He was born in Stuttgart. He was the youngest son of the Ducal finance councilor, Johann Georg Hartmann and his wife Juliane Friederike née Spittler (1736–1799), daughter of the Mayor of Cannstatt. Three of his brothers also became well-known: August, a State Councilor, Friedrich, a paleontologist, and Ludwig, an industrial entrepreneur. His father's home was also a literary salon, frequented by many notable writers, including Goethe, Schiller and Hölderlin.

From 1786 to 1794, he studied painting at the Hohe Karlsschule in Stuttgart. He spent the years 1794 to 1798 in Rome, on a study trip, where his choice of style was influenced by Asmus Carstens. Upon returning, he became a member of the State Academy of Fine Arts. From 1803 to 1809, he was in the employ of Princess Louise of Brandenburg-Schwedt, in Dresden. The following year, he was appointed a Professor at the Dresden Academy of Fine Arts. His students there included Johann August Krafft and Woldemar Hottenroth.

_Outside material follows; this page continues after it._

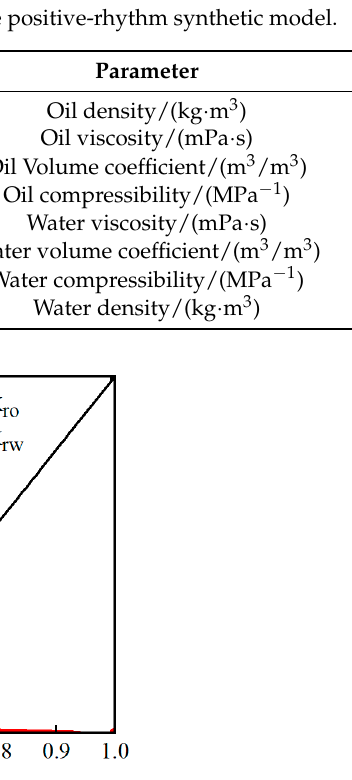
Figure 3. Oil–water relative permeability curves used for two-phase flow simulation.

During his stay with the Princess, he made the acquaintance of the writer, Heinrich von Kleist. It has been suggested that their friendship helped inspire Kleist to write Das Käthchen von Heilbronn, as Hartmann's only sister, Henriette (1762–1820), had married the lawyer (and amateur artist), Friedrich Christoph Mayer, whose family had a long history in Heilbronn.

He made a second visit to Rome from 1820 to 1823. In 1825, he was named a member of the Board of Directors of the Dresden Academy. he died in 1842 in Dresden.

== Sources ==
- Georg Himmelheber: "Lavater, die Hartmanns und eine unbekannte Zeichnung von Nicolas Guibal". In: Zeitschrift für Württembergische Landesgeschichte #64 (2005), pp. 199–210.
- Edwin H. Zeydel: "Der Maler Ferdinand Hartmann und Ludwig Tiecks Ausgabe der Schriften Kleists. (Mit zwei unbekannten Briefen Tiecks". In: Jahrbuch der Kleist-Gesellschaft, 1933–1937. Edited by Georg Minde-Pouet and Julius Petersen. (Schriften der Kleist-Gesellschaft, Vol.17), pp. 95–97.